## WHAT IS EXPECTED
Restate the records below word for word, and omit the images they hold.

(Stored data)
######

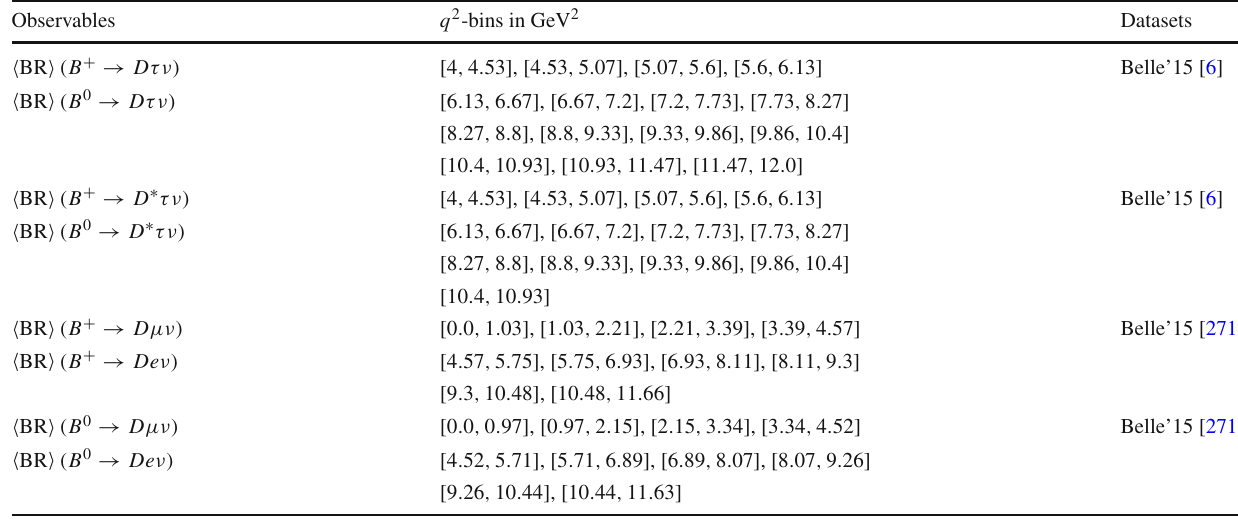
Table 9 Datasets of binned branching fractions in B → D ( ∗ ) (cid:4)ν Observables q 2 -bins in GeV 2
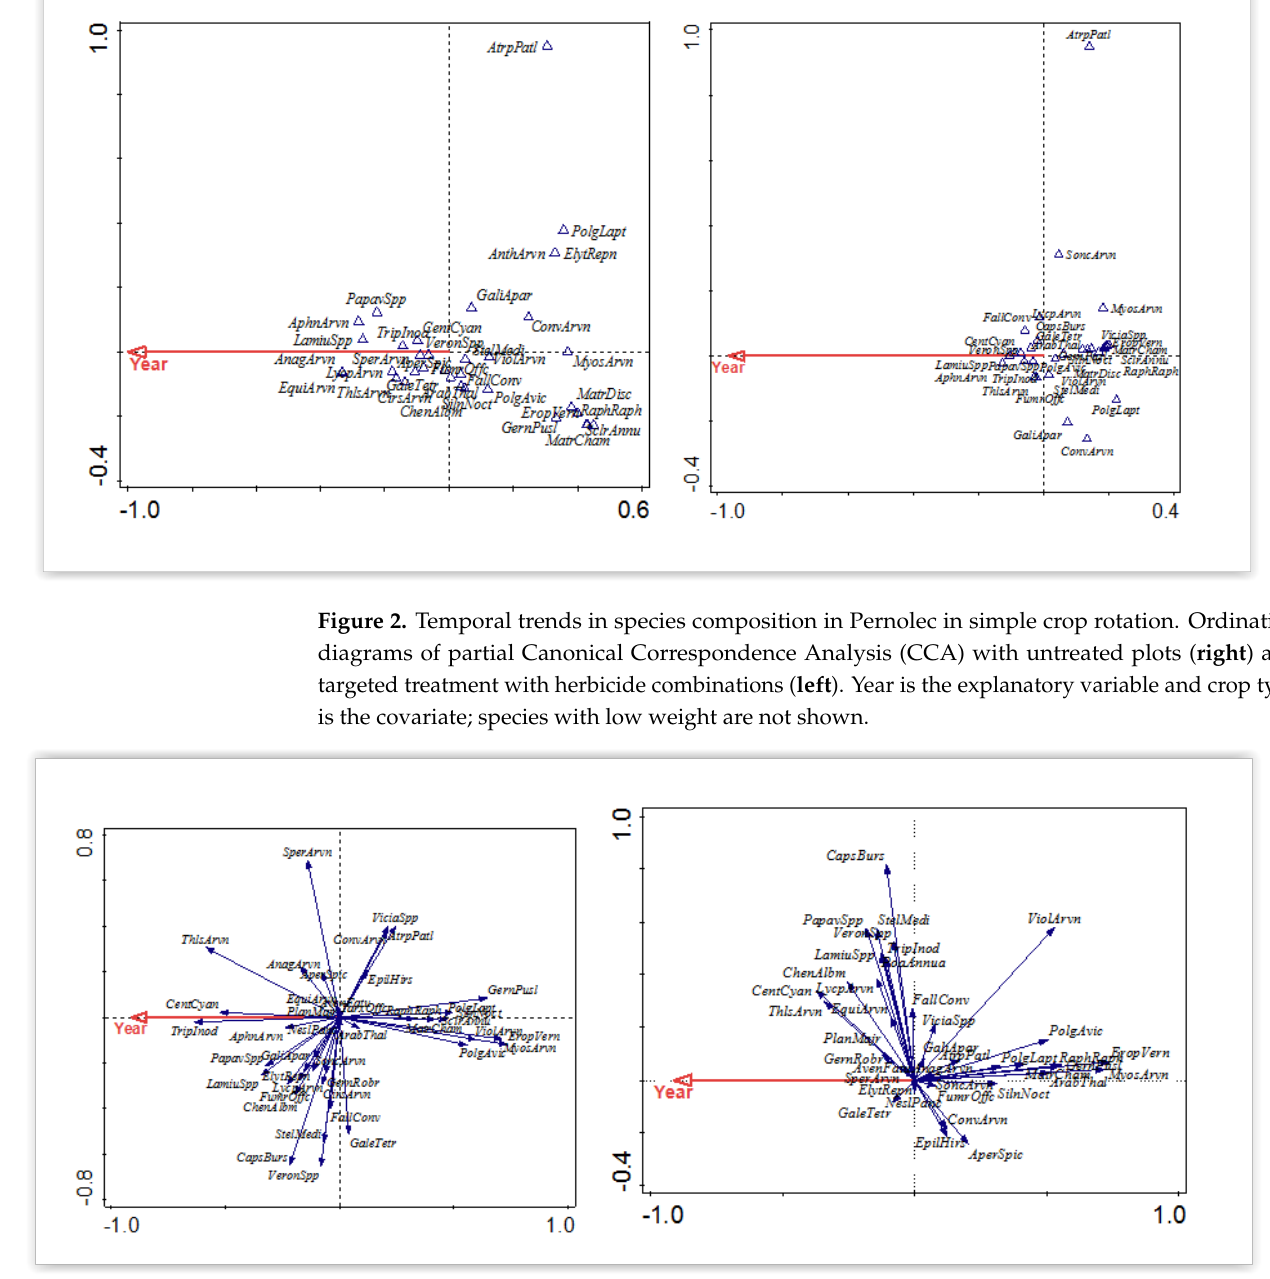
Figure 4. Temporal trends in species composition in Pernolec at plots treated with synthetic auxins. Ordination diagrams of partial Redundancy Analysis (RDA). Year is the explanatory variable and crop type is the covariate; species with low weight are not shown. Finally, many weed species responded to crop type (Figure 5). While Apera spica- venti , Arabidopsis thaliana , Papaver spp. and Tripleurospermum inodorum winter annuals were associated with winter cereals; the Fallopia convolvulus , Chenopodium album , Galeopsis tetrahit and Anagallis arvensis summer annuals were associated with spring cereals and the Plantago major L., Taraxacum sect. Ruderalia Kirschner, H.Øll gaard et Štěpánek and Equise- tum arvense L. perennial weeds were often present in root crops.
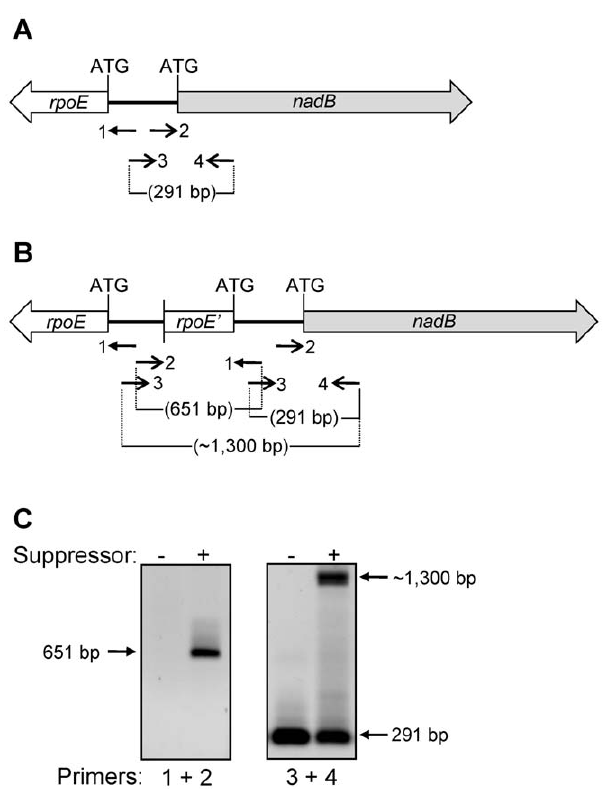
Figure 4. Identification of the genetic rearrangement in the suppressor strain. PCR amplifications were carried out to narrow down the site of possible genetic rearrangement in the rpoE - nadB region of the chromosome. ( A , B ) Approximate drawings showing the rpoE and nadB genes from the wild-type ( A ) and suppressor ( B ) strains, as well as the positions of primers (numbered 1 to 4), their orientations, and size of the amplified DNA fragments. ( C ) Agarose gels showing the results of PCR amplifications from the wild-type and suppressor strains. Numbers 1 to 4 refer to the primers shown in ( A ) and ( B ).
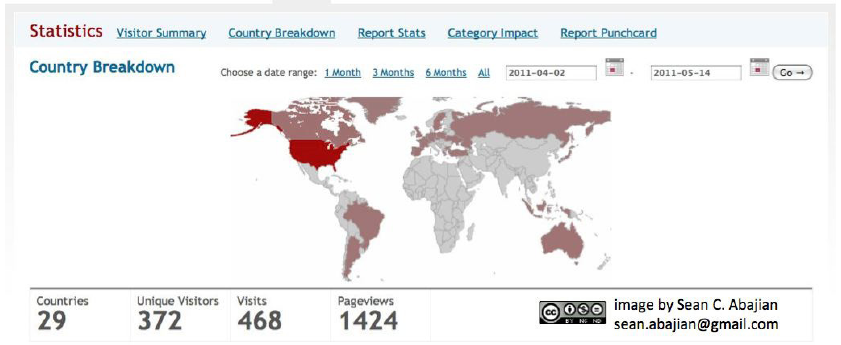
Figure 6 . Overview of people accessing the social media tool MobiMOOC from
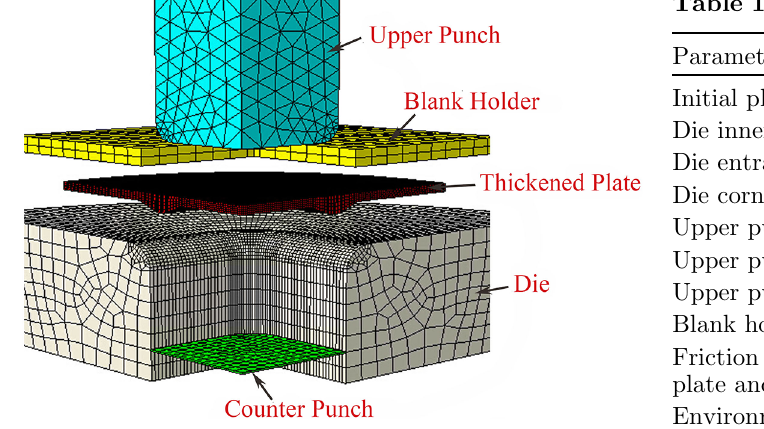
Fig. 2. The three-dimensional FE model of hot stamping of square cups.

######

## WRITTEN RESPONSE
Table 9 Datasets of binned branching fractions in B → D ( ∗ ) (cid:4)ν Observables q 2 -bins in GeV 2
Figure 4. Temporal trends in species composition in Pernolec at plots treated with synthetic auxins. Ordination diagrams of partial Redundancy Analysis (RDA). Year is the explanatory variable and crop type is the covariate; species with low weight are not shown. Finally, many weed species responded to crop type (Figure 5). While Apera spica- venti , Arabidopsis thaliana , Papaver spp. and Tripleurospermum inodorum winter annuals were associated with winter cereals; the Fallopia convolvulus , Chenopodium album , Galeopsis tetrahit and Anagallis arvensis summer annuals were associated with spring cereals and the Plantago major L., Taraxacum sect. Ruderalia Kirschner, H.Øll gaard et Štěpánek and Equise- tum arvense L. perennial weeds were often present in root crops.
Figure 4. Identification of the genetic rearrangement in the suppressor strain. PCR amplifications were carried out to narrow down the site of possible genetic rearrangement in the rpoE - nadB region of the chromosome. ( A , B ) Approximate drawings showing the rpoE and nadB genes from the wild-type ( A ) and suppressor ( B ) strains, as well as the positions of primers (numbered 1 to 4), their orientations, and size of the amplified DNA fragments. ( C ) Agarose gels showing the results of PCR amplifications from the wild-type and suppressor strains. Numbers 1 to 4 refer to the primers shown in ( A ) and ( B ).
Figure 6 . Overview of people accessing the social media tool MobiMOOC from
Fig. 2. The three-dimensional FE model of hot stamping of square cups.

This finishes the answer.